A murder trial that many are comparing to the Trayvon Martin case has begun in Detroit. Fifty-four-year-old Theodore Wafer is facing charges of second degree murder, manslaughter and committing a felony with a firearm in the shooting death of 19-year-old Renisha McBride last November. The case sparked protests and has been followed closely by activists, who liken the crime to the 2012 murder of Martin in in its racial tone.
In the early morning hours of November 2, McBride crashed her car while driving under the influence of alcohol. According to a witness to the crash, McBride was bloodied and seemed confused and disoriented. The teen wandered around for a few hours, ending up on Wafer’s front porch. She banged on the — locked — door, according to Wafer. His response? Grab his shotgun and shoot McBride in the face. That’s right. No call to 911, no calling out to the person on the other side of the door, no weighing the situation. No, Wafer grabbed his shotgun, opened the door and blasted McBride in the face. Then he called 911.
Wayne County District Court Judge David Turfe, who ordered Wafer to stand trial after prosecutors presented their evidence, had this to say at the time:
“The defendant came to the door with a shotgun. His first thought was to bring the gun, not call for help or not answer the door. We can’t allow (someone) to use a bad decision as a shield to criminal prosecution. … The defendant made a bad choice.”

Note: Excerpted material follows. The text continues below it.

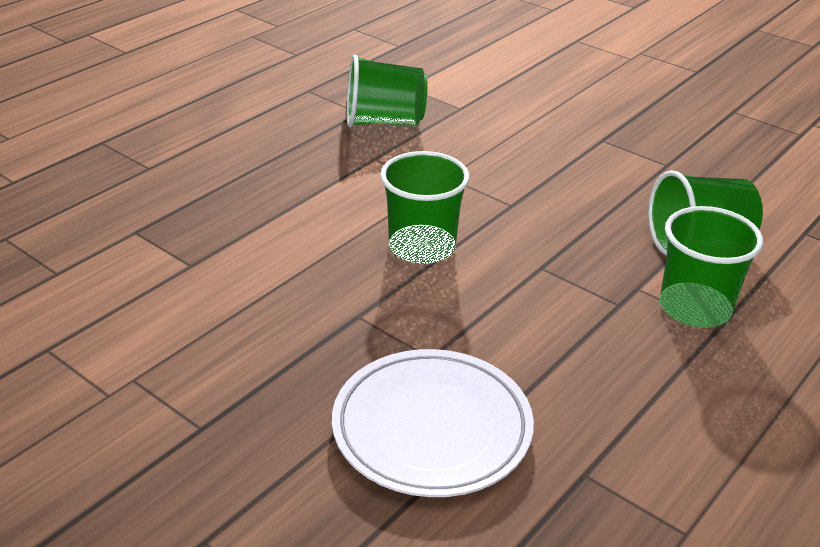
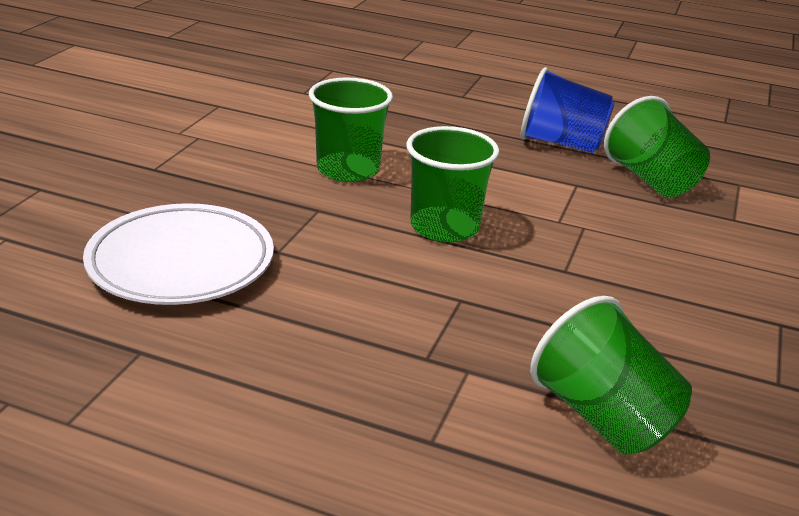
camera: 70 degrees right, 5 degrees down
green cup [660,206,763,328] -> green cup moved to [309,77,393,182]
none -> blue cup [520,67,615,153]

Wafer’s attorney, Cheryl Carpenter, pleaded self-defense but Wayne County prosecutor Danielle Hagaman-Clark called that idea “ridiculous.” If Wafer was really in fear for his life, she pointed out, he would have called the police. Instead, he decided to open the door, shove the shotgun in McBride’s face and pull the trigger.
Even before the trial began, Judge Dana Hathaway denied the defense’s request to enter photos McBride had posted on social media, citing them as irrelevant to the case. Carpenter complained that this denial will “blow our defense to pieces” since she couldn’t use the photos to argue that McBride could have “been up to no good.” Since Michigan doesn’t have a Stand Your Ground law, self-defense is all that Carpenter can go with.
Legal consultant Lisa Bloom says that self-defense will be hard to argue:
“This is certainly an unusual self-defense case because Theodore Wafer was in his own home. The door was locked. I’d be very surprised if he was acquitted in this case.”
McBride’s mother says that her daughter was seeking help. Renisha was intoxicated, injured and scared. Her mother can’t imagine what Wafer could have feared from her daughter in such a state. The answer to that, in my opinion and given the evidence, is nothing.
Here is a guy who heard someone banging on his door in the middle of the night. Instead of calling 911 or calling out to the person at his door, he chose to open said door and shoot the person on his porch in the face with a shotgun. No asking who it was, no looking through the peephole or window. Just shooting first and never asking questions at all. It’s reprehensible.
I can say this from experience, having had someone on my porch at 2:00 am, pounding on my door. In a house with three handguns available, we chose to call 911 and talk to the man through the front door. He was drunk and thought he was at his girlfriend’s house. How did we know? We stayed behind our locked door trying to converse with the man until the police came. When they arrived, they took the man into custody. Nobody was hurt and nobody in my home thought to grab a gun, open the door and shoot the man in the face.
It’s all about choices: Theodore Wafer chose to shoot Renisha in cold blood without even finding out who she was and what she wanted. He chose to shoot her. And, for his poor choice, he should pay.